Guadagnano dollari, ma mettono via e accumulano euro, ché nella vita non si sa mai.
Amano gli americani, sono amichevoli con tutti, ma se c’è la voglia di una bella cena, di un buon vino e di qualche autentica risata, la compagnia che scelgono per condividere la tavola è rigorosamente tricolore.
Dulcis in fundo, lavorano e producono decisamente all’americana, vale a dire con rigore, puntualità e massimo rispetto, ma nel contempo riescono a mettere in atto quella spregiudicata creatività e quella – come dire – faccia da culo, che noi italiani siamo maestri nell’indossare ma che, all’interno dei nostri confini, non ci rende affatto speciali, anzi.

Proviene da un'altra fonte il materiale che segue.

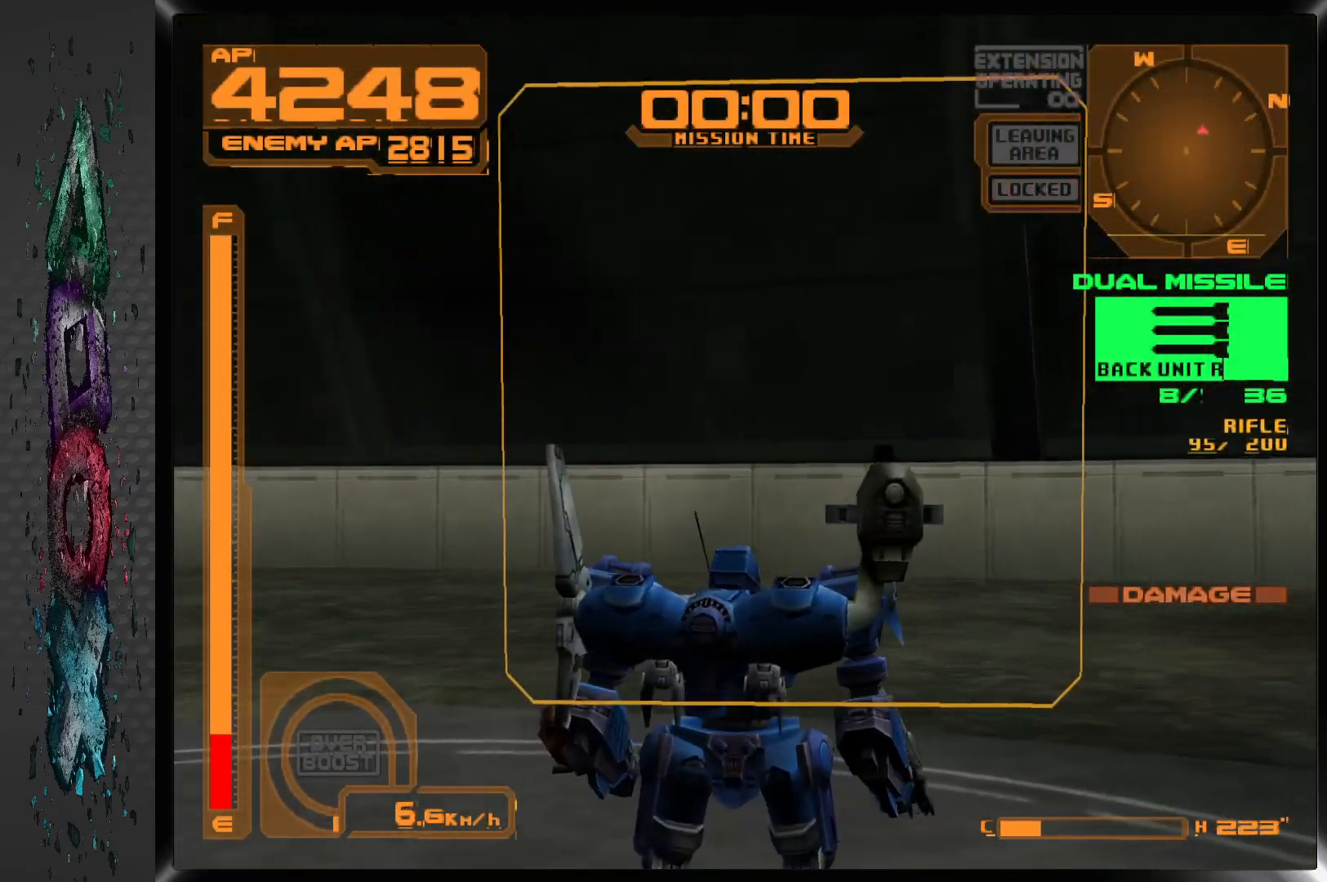
{"dt_ms": 500, "buttons": ["CROSS", "L1", "DPAD_RIGHT"], "left_stick": "center", "right_stick": "center", "events": []}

Io amo gli italiani che ho conosciuto qui e che si sono americanizzati, perché l’hanno fatto nel miglior modo possibile, vale a dire prendendo il meglio da questo grande Paese e mantenendo intatto quel non so che di speciale che abbiamo noi, gente dello stivale. Chi viene qui dall’Italia, se è intelligente, può solo migliorarsi, arricchirsi, ampliare vedute e pensiero. L’italiano medio, infatti, è furbo. Non parlo dei furbetti, parlo proprio di quella miscela equilibrata di buon senso e cinismo, pragmaticità e spirito di osservazione, che si traduce nel “sapersela cavare sempre”. Venendo qui, dove i confini sono chiari, le regole scritte nella pietra, il bianco è solo bianco e il nero è solo nero, l’italiano medio tira un sospiro di sollievo e pensa che la vita qui è proprio semplice.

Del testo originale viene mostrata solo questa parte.